田村:私自身、ちょうど1年半前に入社して、そこから現在まで社員が約2倍に増えており、ワークフロー申請件数の増加は顕著です。以前はそこを人海戦術でやってきましたが、外注することで、今後も社員数増加に耐えられるような効率化を進められていると思います。
 

システム導入で監査時間を400時間削減

田中:サイボウズも業務効率化する目的で、開示書類作成システム「X-Smart.」を導入しました。決算作業で作成したデータをそのまま取り込むだけで、四半期決算だと決算短信や四半期報告書が1日かからないくらいで作れるんです。以前はふたりがかりで対応していましたが、今はほぼひとりでできています。システム上のチェック機能がかなり充実しているため、人力のチェックはほぼ必要なく、ミスも減りかなり効率化されましたよ。

久米:監査法人とのやりとりはどうしていますか?

田中:自社製品「kintone」を使っています。すべての決算資料は「kintone」にアップロードし、監査法人と共有しています。同じところでサイボウズ側のタスク管理も行っているため、資料の提出漏れや遅れが減り、監査法人側も作業の進捗状況がリアルタイムで把握できるようになりました。この方式にしてから監査時間が年間400時間減りました。

久米:それはすごい!

田中:サイボウズに来ていただかなくても、先方の社内でいつでも確認できるので、場所と時間の制約がなくなったのは大きいですよね。


サイボウズ 田中氏(左)

久米:深貝さんには税務周りの効率化について、どんな取り組みをしているかうかがいたいです。

深貝:今意識しているのは、ある程度調査をし、方向性が見えてきた上で、顧問の税務アドバイザーにより精緻な分析や対応をお願いすること。効率も意識しながら、取り組んでいます。
 

共感を重視した採用なら、中途メンバーも一枚岩になれる

久米:最後は人事や評価についてのお話を。新井さんは新卒で経理に配属されて良かったなと思うことはありますか?
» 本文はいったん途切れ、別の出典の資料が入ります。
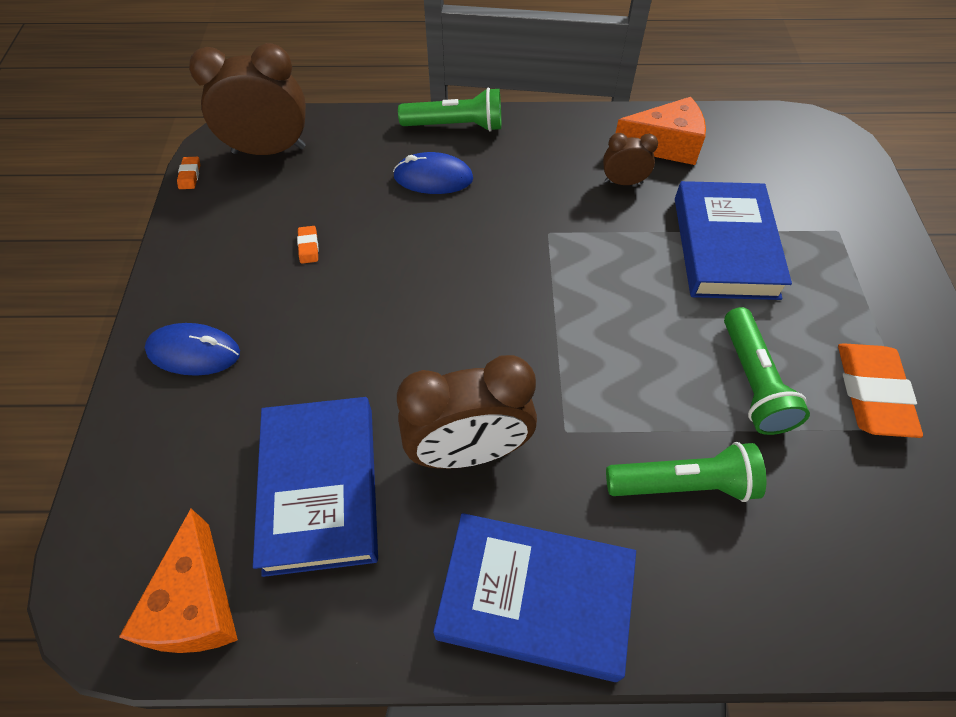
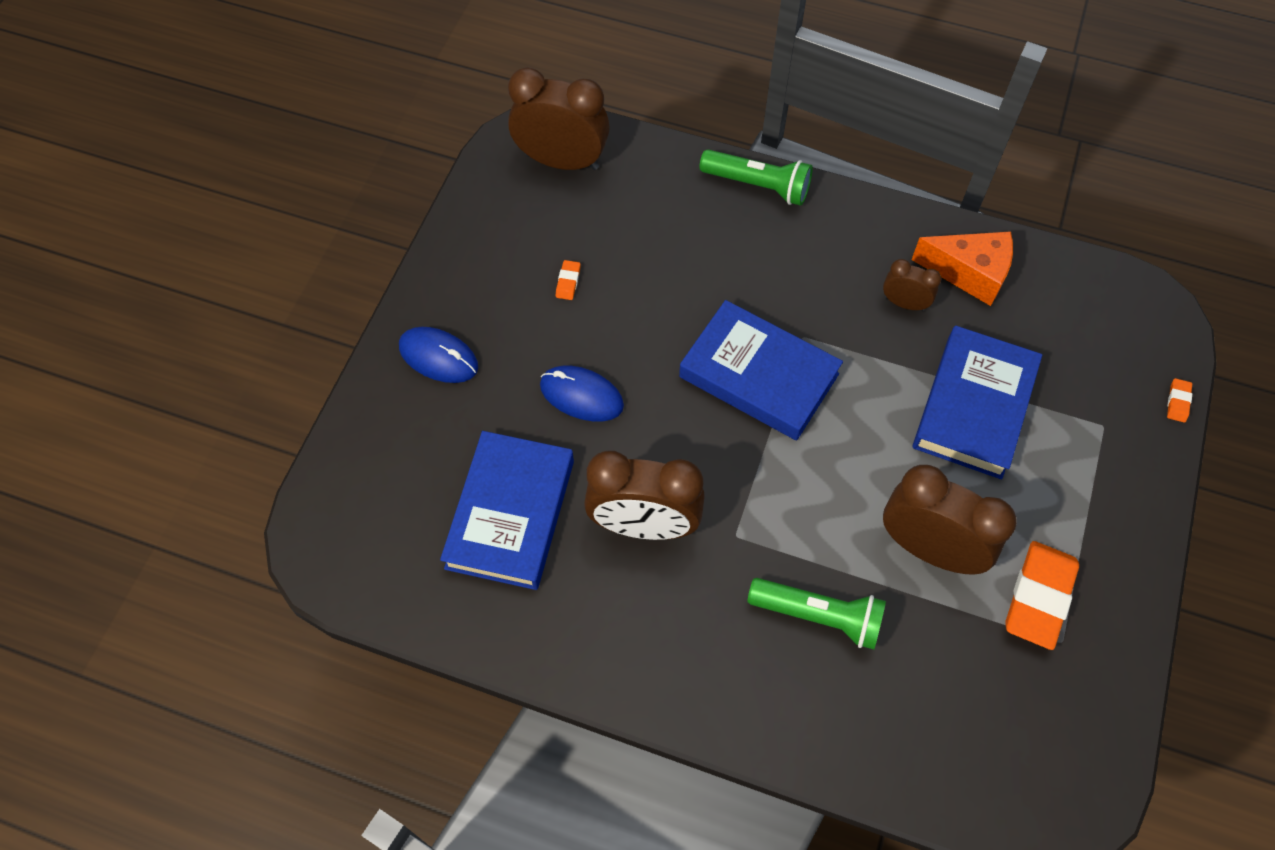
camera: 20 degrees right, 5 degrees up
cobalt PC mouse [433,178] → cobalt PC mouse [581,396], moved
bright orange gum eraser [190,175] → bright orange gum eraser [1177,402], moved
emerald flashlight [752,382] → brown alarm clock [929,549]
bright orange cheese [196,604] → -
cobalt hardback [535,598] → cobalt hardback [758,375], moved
新井:例年20~30人新卒が入るので、私の同期も約20人いるんですね。営業やマーケティングなど各部に散っていきます。同期ネットワークを活かして、気になることがあれば、どの部署にも気軽に聞ける人がいるのはメリットかなと思います。

久米:一方で、他の皆さんは中途入社ですよね。

深貝:メルカリは今、急拡大・急成長フェーズです。そのぶん即戦力を重視しているため、中途入社の数が多いという面はありますね。中途で入る人が多いと、一般的には一体感が出ないのではないかと考える人もいるかと思いますが、ミッションやバリューへの共感を重視して採用されたメンバーなので、各自の背景が違ってもひとつになれている感覚はありますね。
 

「自分たちらしい経理」を考えて挑戦できる人

久米:会場から「経理は定量評価しづらい職種だが、適切な評価制度をどう考えているか」と質問をいただいています。これについては?


活発な質疑応答タイム

深貝:原則、OKR(Objectives and Key Results)という評価指標を元にしています。目標を立てて、その達成に必要な要素を3~4つの成果指標に分解し、進捗を見ていくというものです。四半期に一度、上長と話し合って立てた目標の到達度合いが、ひとつの評価指標になっています。

また、各自の行動がメルカリが掲げる3つのバリュー(Go Bold 大胆にやろう、All for One 全ては成功のために、 Be Professional プロフェッショナルであれ)に即しているかも同じくらい重要です。定量的なゴールに向かう過程で、バリューに沿って行動できていたか、例えば「大胆にやれていたか」といったことも見られるわけですね。

久米:最後に、会社が求める人材について教えてください。

田村:一言で言うと、「メルカリらしい経理ってなんだろう?」と考えながら仕事できる方。事業のスピード感が速い分、新規事業や社員向けの施策がどんどん生まれていきます。そういった情報を自ら見つけてすくいあげながら、実践をもってマニュアルを作るところまで落とし込める力は必要ですね。逆に既存のマニュアルに沿って動きたい、という方は難しいかもしれません。

田中:サイボウズもメルカリさんと近いところがあると思います。経理にもクリエイティブな業務にチャレンジする姿勢は求められます。新しいものを生み出したり、周りを巻き込んで進めていったりするのが得意な人がぴったりです。